**BRIEF 1**
In the Clean Seas Tuna article below, take the part that opens with "The proposal also" and closes with "by the company.", and write it out again, switching "board" to "directorate".

21 October 2009 Australia

Source: The Advertiser

Clean Seas Tuna has unveiled a $54m capital raising to pay back almost $21m of debt and cope with reduced credit terms imposed by its feed provider.

Shares plunged almost 40 per cent to 30c within two hours of the company coming out of its trading halt, before finishing the day 38 per cent down at 33c.

As part of the board restructure, founder Hagan Stehr will step as chairman, managing director Marcus Stehr will become operations director, to be replaced by chief executive Clifford Ashby.

The company proposes three elements to the capital raising: 30 million shares to be placed by October 27, a further 138 million shares by December 8 (subject to shareholder approval), and the launch of a shareholder purchase plan to issue a further 48 million shares by November 24 in a bid to manage the dilution.

The 25c issue price offered a 52 per cent discount on the price at the trading halt, but only 24 per cent on last night's close.

The proposal also recommends sweeping changes to the board to overcome what it described as a ‘disappointing FY2009’, including a ‘mismatch of production and sales growth’.

The new-look board promises positive cash flow in the new year together with an expansion of sales and marketing throughout Asia.

Clean Seas paid $47.9 million to its suppliers last year but received only $27.1 million from its customers. The cash outflow was offset by a $24 million capital raising and $17.7 million in borrowings, which are currently being reviewed by the company.

Mr. Hagen Stehr said the proposed changes would give the company the strength to boost its Southern Blue Fin Tuna production. “On completion of the equity raising and with the addition of new, highly experienced board members, I firmly believe that Clean Seas will be a stronger and better company,” he said in a statement.

The company must also contend with reduced credit terms for its $1.6 million stock of fish feed. Its supplier has insisted on a reduction of terms from 180 to 60 days, requiring a $20 million repayment to rope in the costs.

Clean Seas wrote off $7.1 million in mulloway and kingfish stock and $5.8 in development costs in the second half of last financial year to "clear the decks'' for development.

Collected data entries
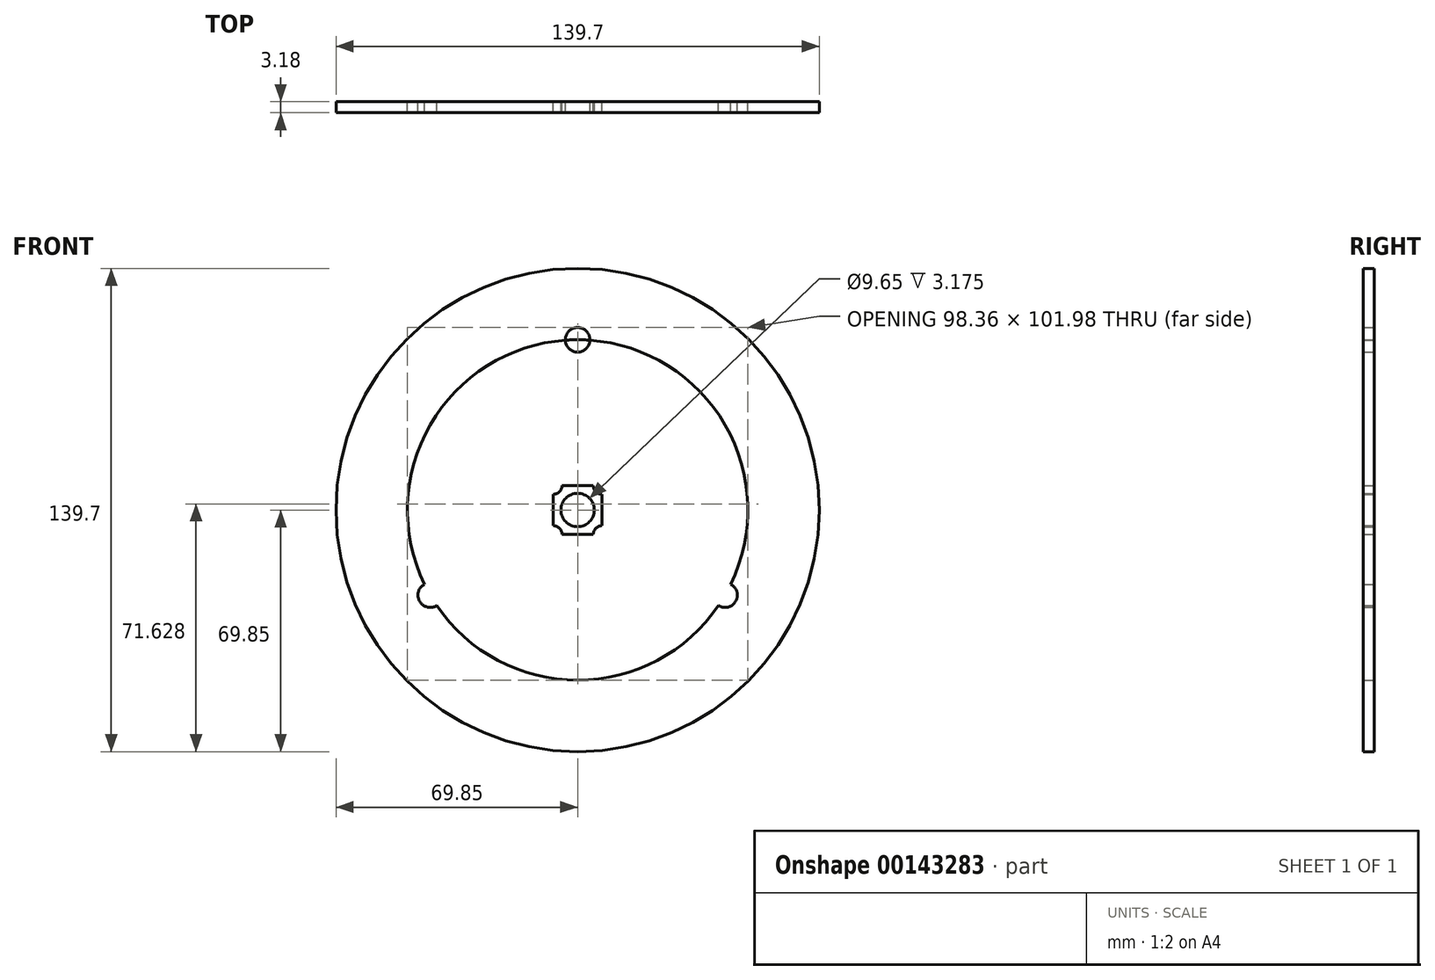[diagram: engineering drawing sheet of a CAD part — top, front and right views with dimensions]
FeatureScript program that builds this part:
annotation { "Feature Type Name" : "Feature", "Feature Type Description" : "" }
export const myFeature = defineFeature(function(context is Context, id is Id, definition is map)
    precondition{}
    {
        {
            var Q0;
            Q0=qCreatedBy(makeId("Front.planeOp"),FACE);
            var sketch = newSketch(context, id + "F0", { "sketchPlane" : qUnion([Q0])});
            skCircle(sketch, "E0", {"center": v(0, 0) * mm, "radius": 69.85 * mm});
            skCircle(sketch, "E1", {"center": v(0, 0) * mm, "radius": 49.21 * mm});
            skLineSegment(sketch, "E2.bottom", {"start": v(7.04, 7.04) * mm, "end": v(-7.04, 7.04) * mm});
            skLineSegment(sketch, "E2.top", {"start": v(7.04, -7.04) * mm, "end": v(-7.04, -7.04) * mm});
            skLineSegment(sketch, "E2.left", {"start": v(7.04, 7.04) * mm, "end": v(7.04, -7.04) * mm});
            skLineSegment(sketch, "E2.right", {"start": v(-7.04, 7.04) * mm, "end": v(-7.04, -7.04) * mm});
            skCircle(sketch, "E3", {"center": v(7.04, 7.04) * mm, "radius": 2.5 * mm});
            skCircle(sketch, "E4", {"center": v(7.04, -7.04) * mm, "radius": 2.5 * mm});
            skCircle(sketch, "E5", {"center": v(-7.04, -7.04) * mm, "radius": 2.5 * mm});
            skCircle(sketch, "E6", {"center": v(-7.04, 7.04) * mm, "radius": 2.5 * mm});
            skCircle(sketch, "E7", {"center": v(0, 49.21) * mm, "radius": 3.56 * mm});
            skCircle(sketch, "E8.1.0", {"center": v(-42.62, -24.6) * mm, "radius": 3.56 * mm});
            skCircle(sketch, "E8.2.0", {"center": v(42.62, -24.6) * mm, "radius": 3.56 * mm});
            skCircle(sketch, "E9", {"center": v(0, 0) * mm, "radius": 4.83 * mm});
            skSolve(sketch);
        }
        {
            var Q0;
            Q0 = qSketchRegion(id + "F0", true);
            var Q1;
            {var subQ11=sQuery(id+"F0.wireOp",EDGE,"E7");var subQ12=sQuery(id+"F0.wireOp",EDGE,"E1");var subQ13=makeQuery(id+"F0.imprint","INTERSECT",VERTEX,{"disambiguationData":[OD(0.0)],"derivedFrom":[subQ12,subQ11]});Q1=makeQuery(id+"F0.imprint","IMPRINT",FACE,{"disambiguationData":[TD([[makeQuery(id+"F0.imprint","IMPRINT",EDGE,{"disambiguationData":[TD([[subQ13,-1.0]])],"derivedFrom":subQ12}),1.0]])]});}
            var Q2;
            {var subQ5=sQuery(id+"F0.wireOp",EDGE,"E3");var subQ13=sQuery(id+"F0.wireOp",EDGE,"E2.bottom");var subQ14=makeQuery(id+"F0.imprint","INTERSECT",VERTEX,{"derivedFrom":[subQ13,subQ5]});Q2=makeQuery(id+"F0.imprint","IMPRINT",FACE,{"disambiguationData":[TD([[makeQuery(id+"F0.imprint","IMPRINT",EDGE,{"disambiguationData":[TD([[subQ14,-1.0]])],"derivedFrom":subQ13}),1.0]])]});}
            extrude(context, id + "F1", {"entities" : qUnion([Q0, Q1, Q2]), "depth" : 3.17 * mm});
        }
    });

**BRIEF 2**
Find every line in the records above that contains the string "context" and copy each one out.

**FINAL ANSWER 1**
The proposal also recommends sweeping changes to the directorate to overcome what it described as a ‘disappointing FY2009’, including a ‘mismatch of production and sales growth’.

The new-look directorate promises positive cash flow in the new year together with an expansion of sales and marketing throughout Asia.

Clean Seas paid $47.9 million to its suppliers last year but received only $27.1 million from its customers. The cash outflow was offset by a $24 million capital raising and $17.7 million in borrowings, which are currently being reviewed by the company.

**FINAL ANSWER 2**
export const myFeature = defineFeature(function(context is Context, id is Id, definition is map)
            var sketch = newSketch(context, id + "F0", { "sketchPlane" : qUnion([Q0])});
            extrude(context, id + "F1", {"entities" : qUnion([Q0, Q1, Q2]), "depth" : 3.17 * mm});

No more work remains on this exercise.